Hidden in Plain Sight

New to me was the realization that my life is a long journey. I feel like Ulysses who took so long to return home after the wars (my life) only to set out on another journey (life after Life).

About a year after the internship I joined a group of young Lasallians on a bike ride across the country to raise awareness of the Lasallian mission. This two month trek opened my eyes to a wider understanding of my life journey; I realized I was on a pilgrimage not to some shrine but to living each moment with intention. I called my 19 companions on the ride pilgrims, and wrote at the time: “Pilgrims embrace change, balance life and death, befriend the earth, wrestle with dragons, live in the now, receive hospitality, be family, serve neighbors, discover personal gold and love God everywhere.” It is a simple and meaningful way to be.

Pilgrims are never alone.

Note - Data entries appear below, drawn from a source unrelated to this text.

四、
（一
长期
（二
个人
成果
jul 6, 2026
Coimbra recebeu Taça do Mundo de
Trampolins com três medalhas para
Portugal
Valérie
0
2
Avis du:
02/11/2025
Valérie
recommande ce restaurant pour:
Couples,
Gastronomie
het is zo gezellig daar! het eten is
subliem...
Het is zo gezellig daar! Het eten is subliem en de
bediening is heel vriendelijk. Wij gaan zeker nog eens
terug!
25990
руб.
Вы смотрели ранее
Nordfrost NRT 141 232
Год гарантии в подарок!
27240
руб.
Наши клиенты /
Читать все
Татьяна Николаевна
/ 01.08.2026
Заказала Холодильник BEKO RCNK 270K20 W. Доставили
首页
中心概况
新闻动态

They walk in the presence of God both within themselves and in the beauty of creation. This presence is the softness, warmth and gentleness that gives validation to my masculine world. It is an empathetic, value-based, feeling “heart” that knows intuitively the practical wisdom of life. It is the tenderness, compassion, understanding and even wildness that makes it harder and harder to judge people, get excited about TV football games, or cheer for consecutive life sentences for criminals.

It is never weak or simply emotional. It is as strong as Mary, His mother, and many of the women in the Greek myths like Psyche. I think it is the feminine face of God called Sophia by many.

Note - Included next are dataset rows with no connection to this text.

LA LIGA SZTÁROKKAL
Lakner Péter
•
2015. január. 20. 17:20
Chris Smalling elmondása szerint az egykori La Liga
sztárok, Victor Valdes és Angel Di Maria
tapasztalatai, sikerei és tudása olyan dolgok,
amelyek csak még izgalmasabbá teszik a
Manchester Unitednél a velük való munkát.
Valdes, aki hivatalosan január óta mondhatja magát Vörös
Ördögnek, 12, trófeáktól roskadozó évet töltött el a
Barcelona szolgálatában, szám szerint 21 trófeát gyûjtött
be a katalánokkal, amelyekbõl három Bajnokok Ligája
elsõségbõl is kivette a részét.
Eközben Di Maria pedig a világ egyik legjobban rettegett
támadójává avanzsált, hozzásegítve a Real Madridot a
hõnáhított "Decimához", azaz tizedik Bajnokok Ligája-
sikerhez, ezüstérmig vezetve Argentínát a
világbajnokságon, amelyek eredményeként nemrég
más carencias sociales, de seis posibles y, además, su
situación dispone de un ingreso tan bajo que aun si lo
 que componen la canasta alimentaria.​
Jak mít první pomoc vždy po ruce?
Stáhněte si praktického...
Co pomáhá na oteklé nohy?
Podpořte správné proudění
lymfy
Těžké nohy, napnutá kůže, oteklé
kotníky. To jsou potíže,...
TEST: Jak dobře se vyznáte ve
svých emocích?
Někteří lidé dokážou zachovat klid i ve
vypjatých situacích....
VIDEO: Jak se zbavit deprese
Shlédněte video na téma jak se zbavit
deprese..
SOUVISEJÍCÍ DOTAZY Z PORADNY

The axis mundi (in religion or mythology) is the world center or the connection between Heaven and Earth. It may have the form of a natural object, such as a tree.

The axis mundi (in religion or mythology) is the world center or the connection between Heaven and Earth.
It may have the form of a natural object, such as a tree.

One other life changing insight for me was to put aside the pursuit of perfection. I’m now a student of the spirituality of imperfection. My wounded, limited, screwed up, human condition is the perfect stance before God. This internship taught me that the human condition is pure gold when it comes to relating to my fellow humans — and through them to God. In my imperfection, I can be proud of being a link between creation here below and the gods above. It is the tree pose in yoga and the stately maples on the lawn in Narragansett (axis mundi).

As a 70-something in today’s society — and in the Lasallian family — life after life means balancing lots of paradoxes (a popular topic during the Internship). John O’Malley used paradoxes to describe his hope of what qualities the church should identify with after Vatican II. They resonate in my heart. The Nobles, Felicia, the Lasallian family, and Sophia are all helping me to do likewise in my life after life.

Balance by Moving:

from commands to invitations,

from laws to ideals,

from definitions to mystery,

from threats to persuasion,

from coercion to conscience,

from monologue to dialogue,

from ruling to service,

from withdrawn to integrated,

from vertical to horizontal,

from exclusion to inclusion,

from hostility to friendship,

from rivalry to partnership,

from suspicion to trust,

from static to ongoing.

from passive acceptance to civic engagement,

from fault finding to appreciation,

from prescriptive to principled,

from behavior modification to inner appropriation.

by John O’Malley

Brother Ed Phelan has the creativity, compassion and courage to weave a life after life. His success is in direct relationship to the encouragement of the Nobles, Felicia McKnight and the members of his community in the South Bronx.